Professor Ian McDonald, from the University of Nottingham, said that there were a number of reasons why eating fast could be bad for your weight.
He said it could interfere with a signalling system which tells your brain to stop eating because your stomach is swelling up.
He said: “If you eat quickly you basically fill your stomach before your gastric feedback has a chance to start developing – you can overfill the thing.”
He said that rushing meals was a behaviour that might have been learned in infancy, and could be reversed, although this might not be easy.
“The old wives’ tale about chewing everything 20 times might be true – if you did take a bit more time eating, it could have an impact.”

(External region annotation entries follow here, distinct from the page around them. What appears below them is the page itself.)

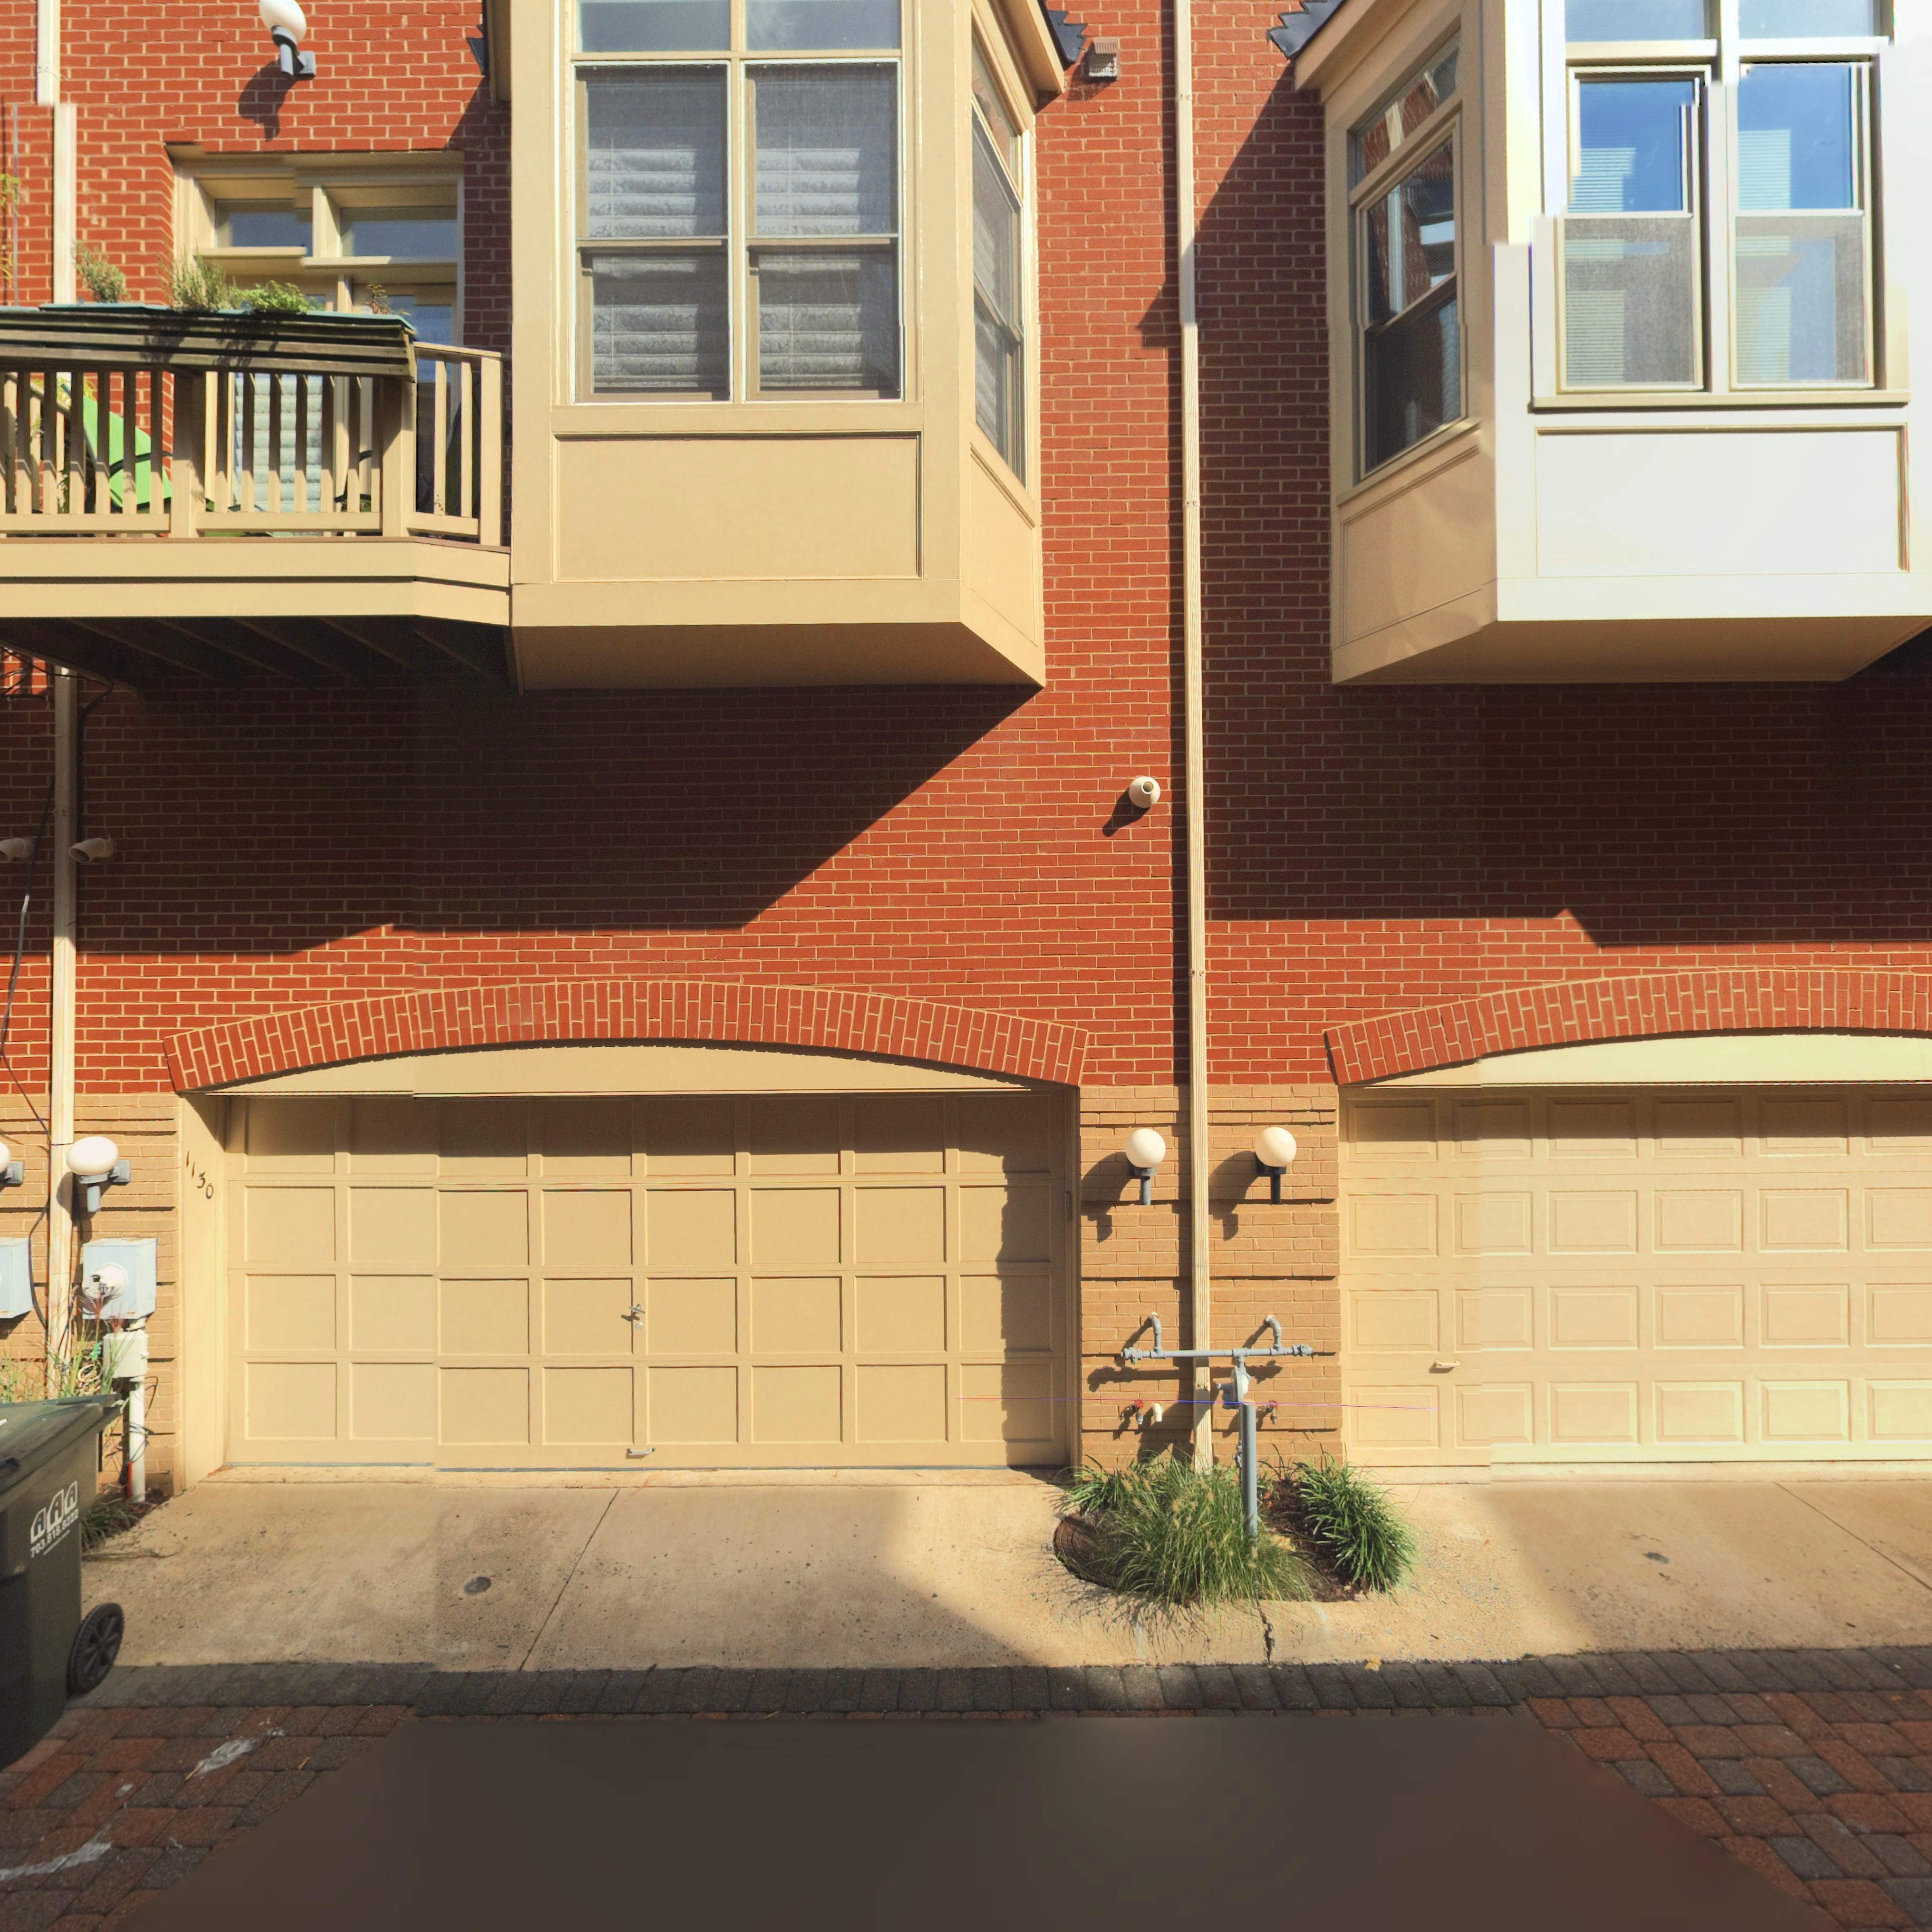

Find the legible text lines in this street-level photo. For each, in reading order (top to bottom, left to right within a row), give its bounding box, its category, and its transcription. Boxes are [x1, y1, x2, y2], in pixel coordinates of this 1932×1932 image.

[183, 1148, 216, 1204] StreetNumber: 1130
[29, 1506, 79, 1560] None: 703.818.8222
[33, 1482, 77, 1538] None: AAA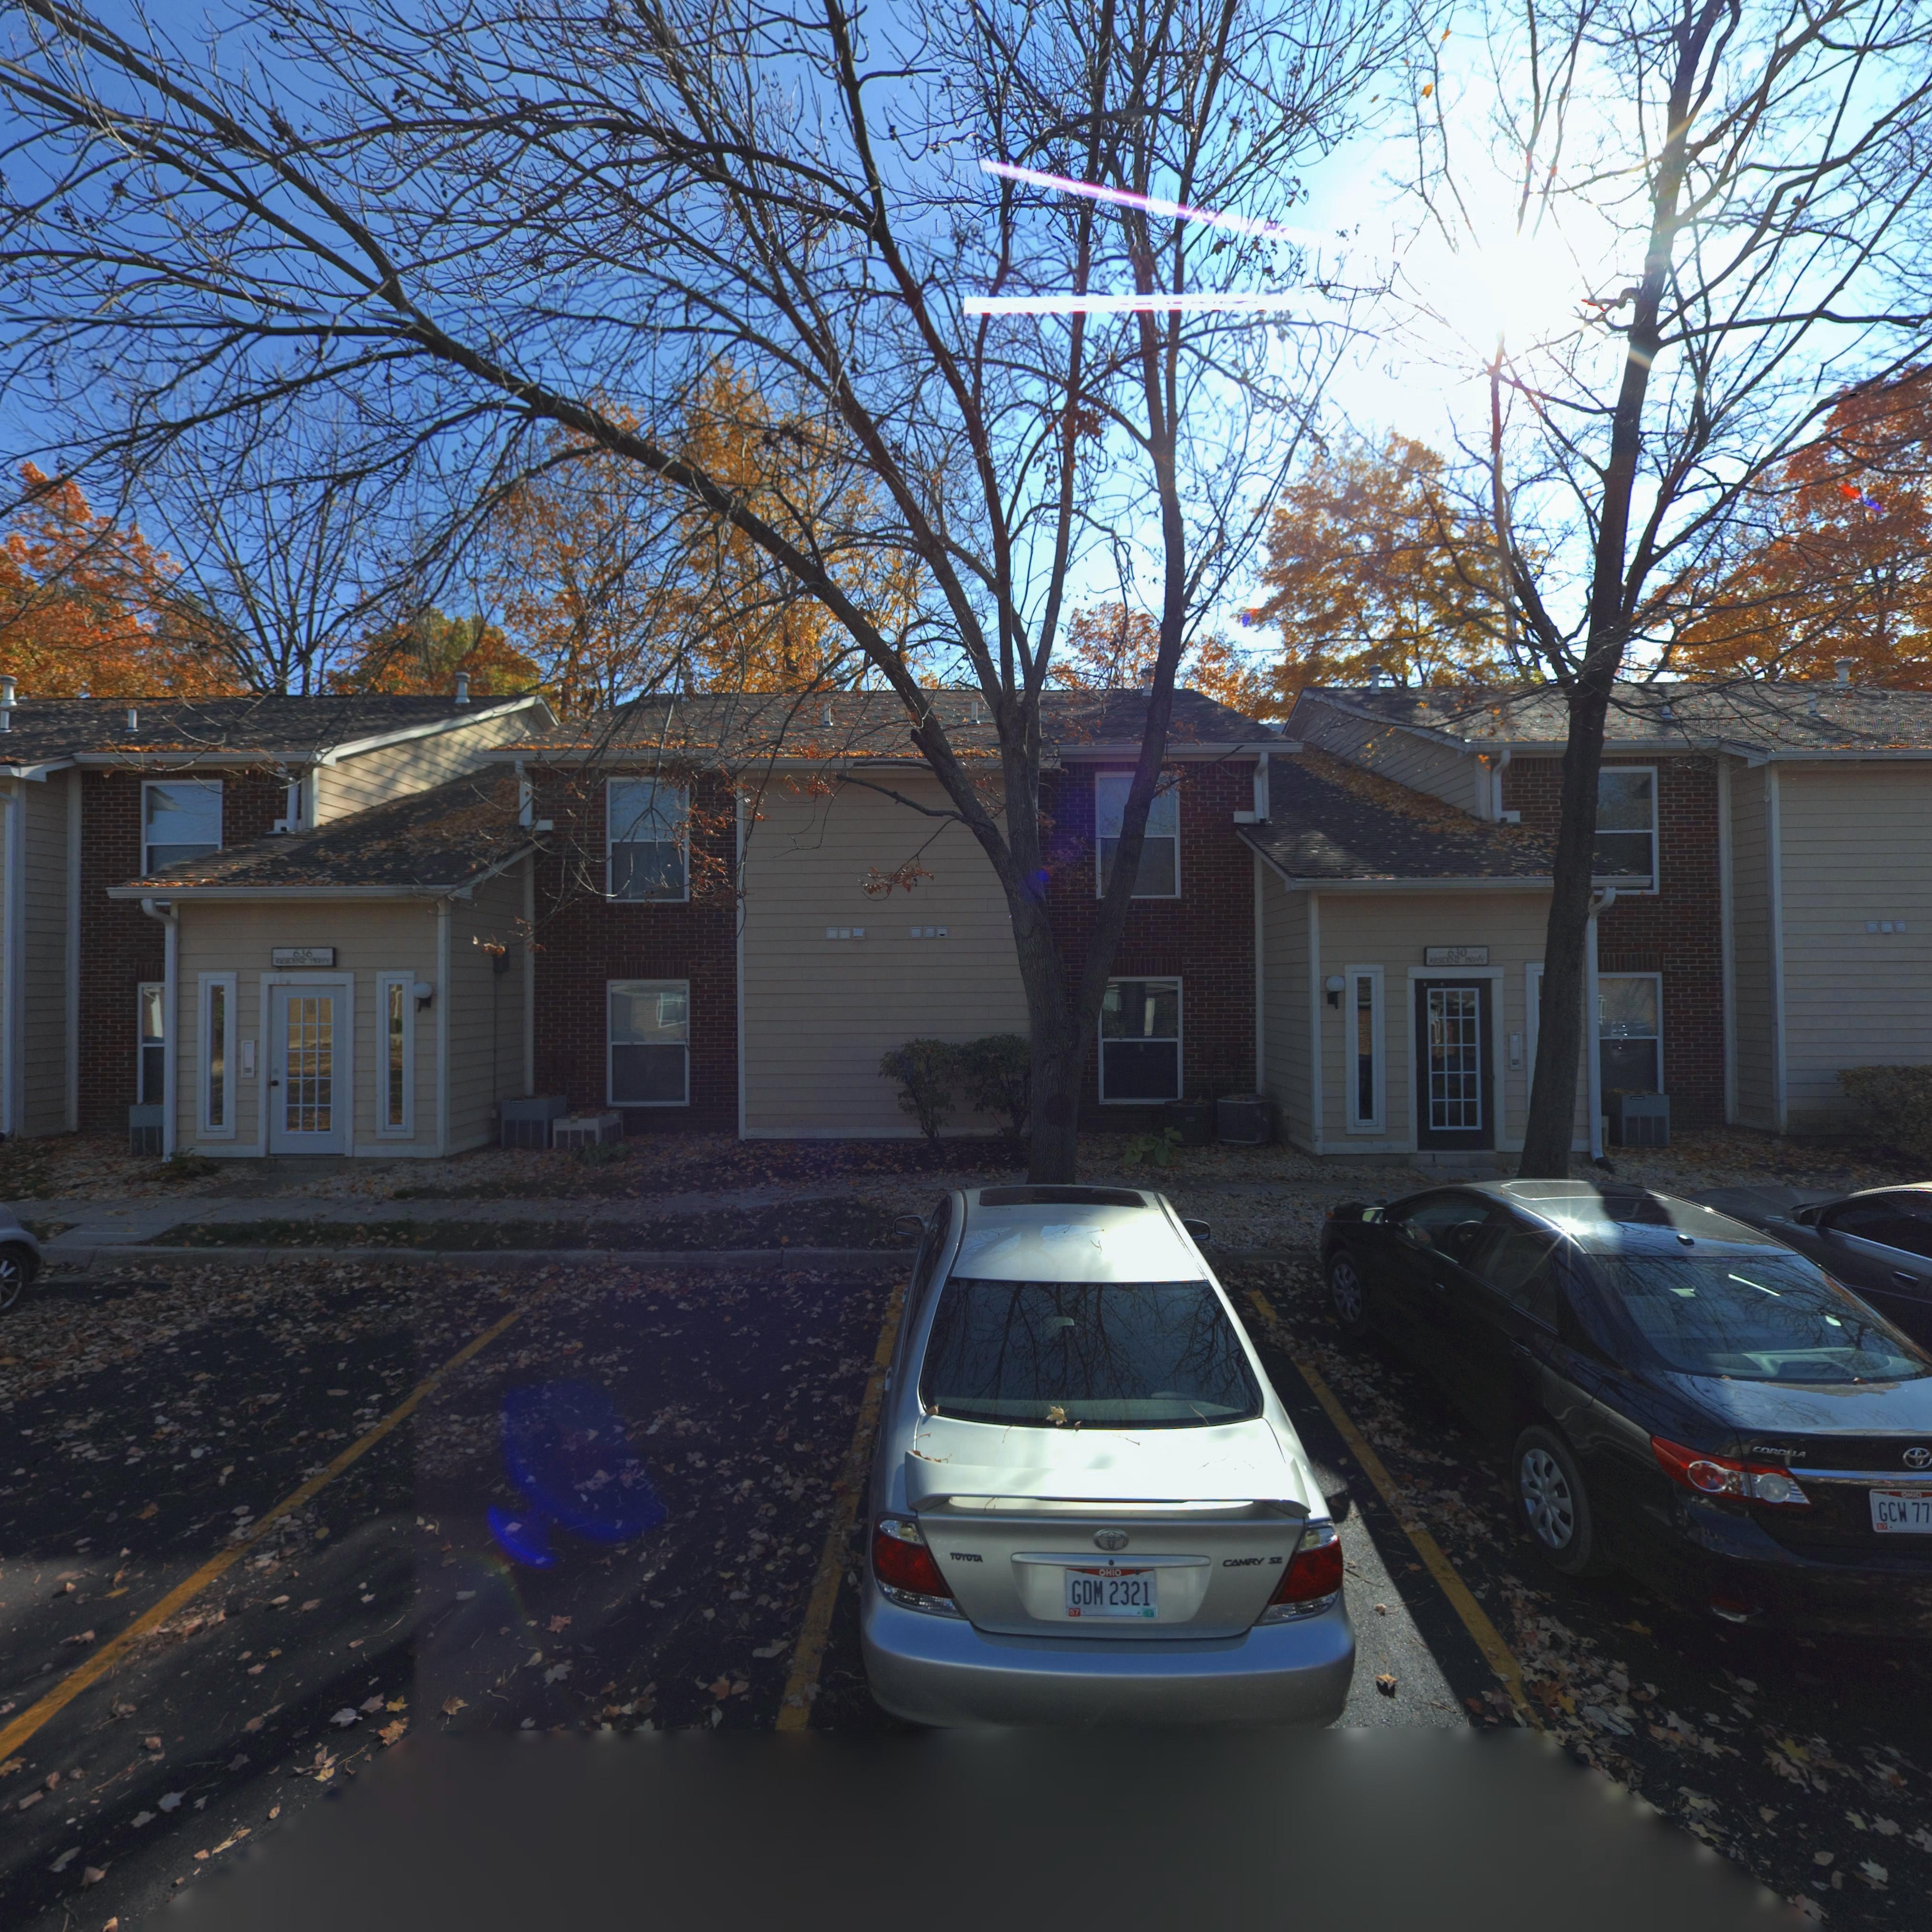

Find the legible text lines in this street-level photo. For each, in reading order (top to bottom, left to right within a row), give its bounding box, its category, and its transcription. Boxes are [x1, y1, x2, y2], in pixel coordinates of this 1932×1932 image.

[292, 947, 314, 959] StreetNumber: 636
[1447, 947, 1468, 958] StreetNumber: 630
[1750, 1445, 1807, 1459] None: CORO*LA
[1877, 1501, 1931, 1525] None: GCW 77
[949, 1551, 985, 1564] None: TOYOTA
[1221, 1555, 1283, 1568] None: CAMRY SE
[1098, 1568, 1122, 1578] None: OHIO
[1071, 1579, 1152, 1607] None: GDM 2321
[1069, 1608, 1081, 1617] None: 57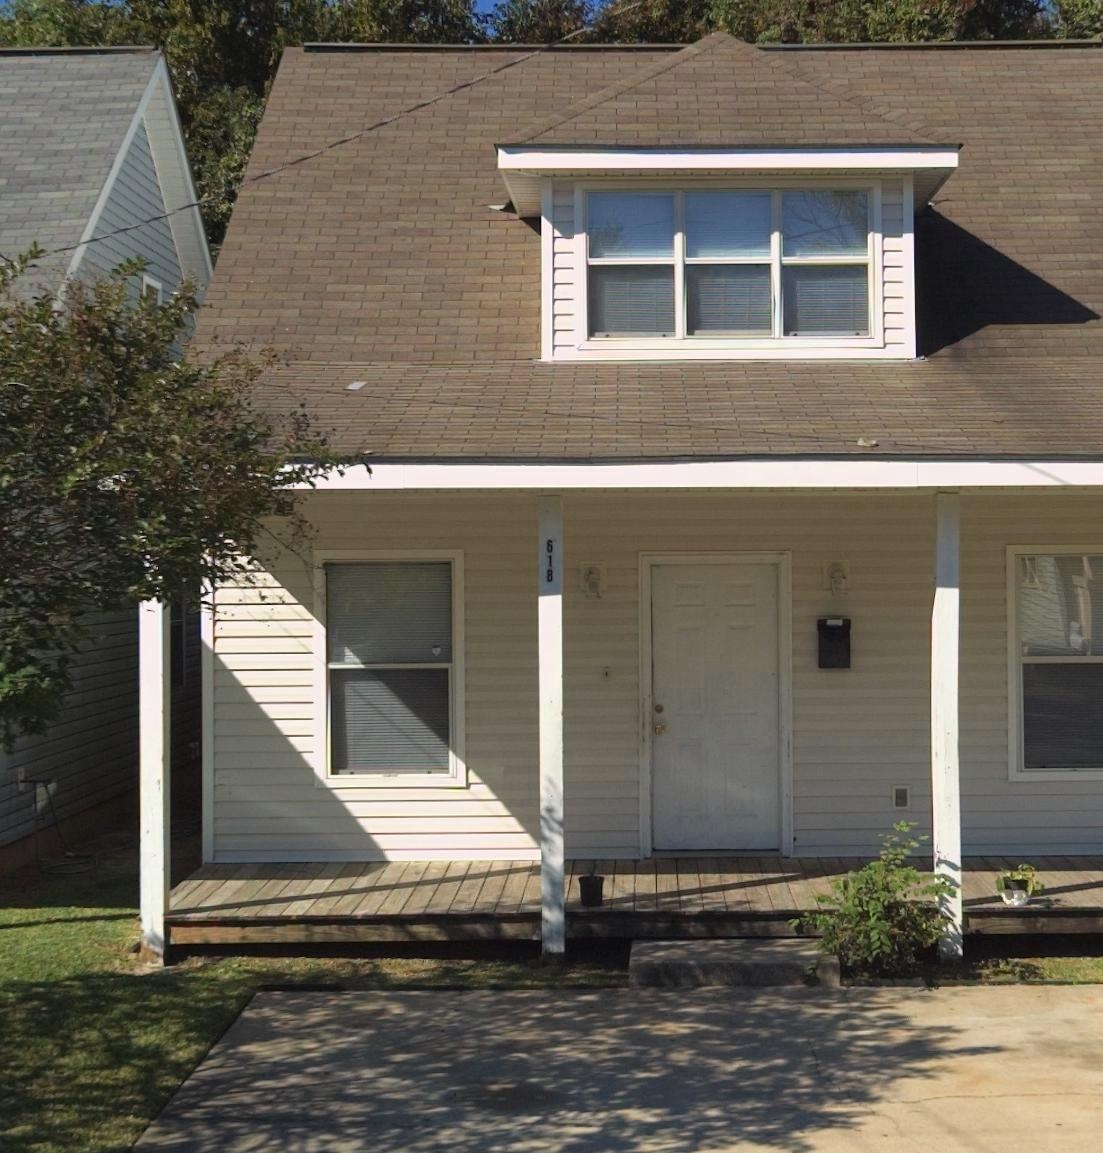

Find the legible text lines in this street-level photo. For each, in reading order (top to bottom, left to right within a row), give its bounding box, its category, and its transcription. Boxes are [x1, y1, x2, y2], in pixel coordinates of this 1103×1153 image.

In an accompanying editorial, Australian researchers Dr Elizabeth Denney-Wilson and Dr Karen Campbell, said that a mechanism that helps make us fat today may, until relatively recently, have been an evolutionary advantage, helping us grab more food when resources were scarce.
They said that, if possible, children should be encouraged to eat slowly, and allowed to stop when they felt full up at mealtimes.
Dr Jason Halford, Director of the Kissileff Human Ingestive Behaviour Laboratory at the University of Liverpool, said that the way we eat was slowly being seen as a key area in obesity research, especially since the publication of studies highlighting a genetic variant linked to “feelings of fullness”.
His own work, recently published in the Journal of Psychopharmacology, found that anti-obesity drug sibutramine worked by slowing down the rate at which obese patients ate.
He said: “What the Japanese research shows is that individual differences in eating behaviour underlie over-consumption of food and are linked to obesity.
“Other research has found evidence of this in childhood, suggesting that it could be inherited or learned at a very early age.”
He said that there was no evidence yet that trying to slow down mealtimes for children would have an impact on future obesity rates.